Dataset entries
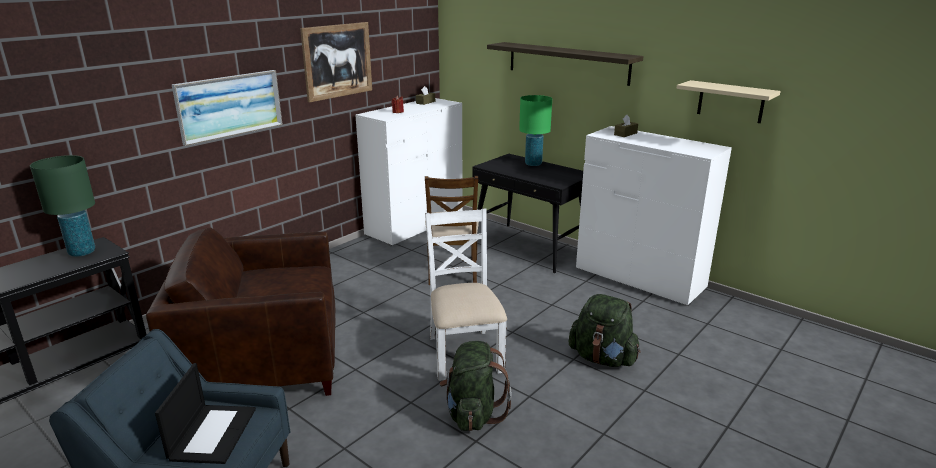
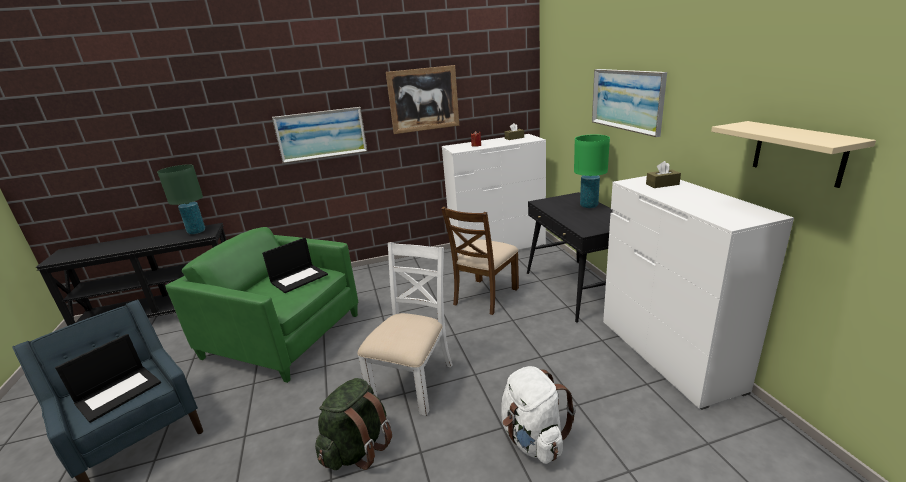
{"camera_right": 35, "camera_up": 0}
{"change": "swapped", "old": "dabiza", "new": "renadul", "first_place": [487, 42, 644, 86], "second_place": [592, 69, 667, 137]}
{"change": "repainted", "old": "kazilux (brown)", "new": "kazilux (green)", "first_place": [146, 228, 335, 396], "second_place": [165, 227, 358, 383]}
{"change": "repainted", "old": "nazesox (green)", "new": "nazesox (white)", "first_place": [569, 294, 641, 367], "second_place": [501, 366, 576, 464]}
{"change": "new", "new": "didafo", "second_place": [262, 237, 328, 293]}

*About this exercise*.
Output each record verbatim, but skip anything that is a picture.

*Result for this exercise*.
{"camera_right": 35, "camera_up": 0}
{"change": "swapped", "old": "dabiza", "new": "renadul", "first_place": [487, 42, 644, 86], "second_place": [592, 69, 667, 137]}
{"change": "repainted", "old": "kazilux (brown)", "new": "kazilux (green)", "first_place": [146, 228, 335, 396], "second_place": [165, 227, 358, 383]}
{"change": "repainted", "old": "nazesox (green)", "new": "nazesox (white)", "first_place": [569, 294, 641, 367], "second_place": [501, 366, 576, 464]}
{"change": "new", "new": "didafo", "second_place": [262, 237, 328, 293]}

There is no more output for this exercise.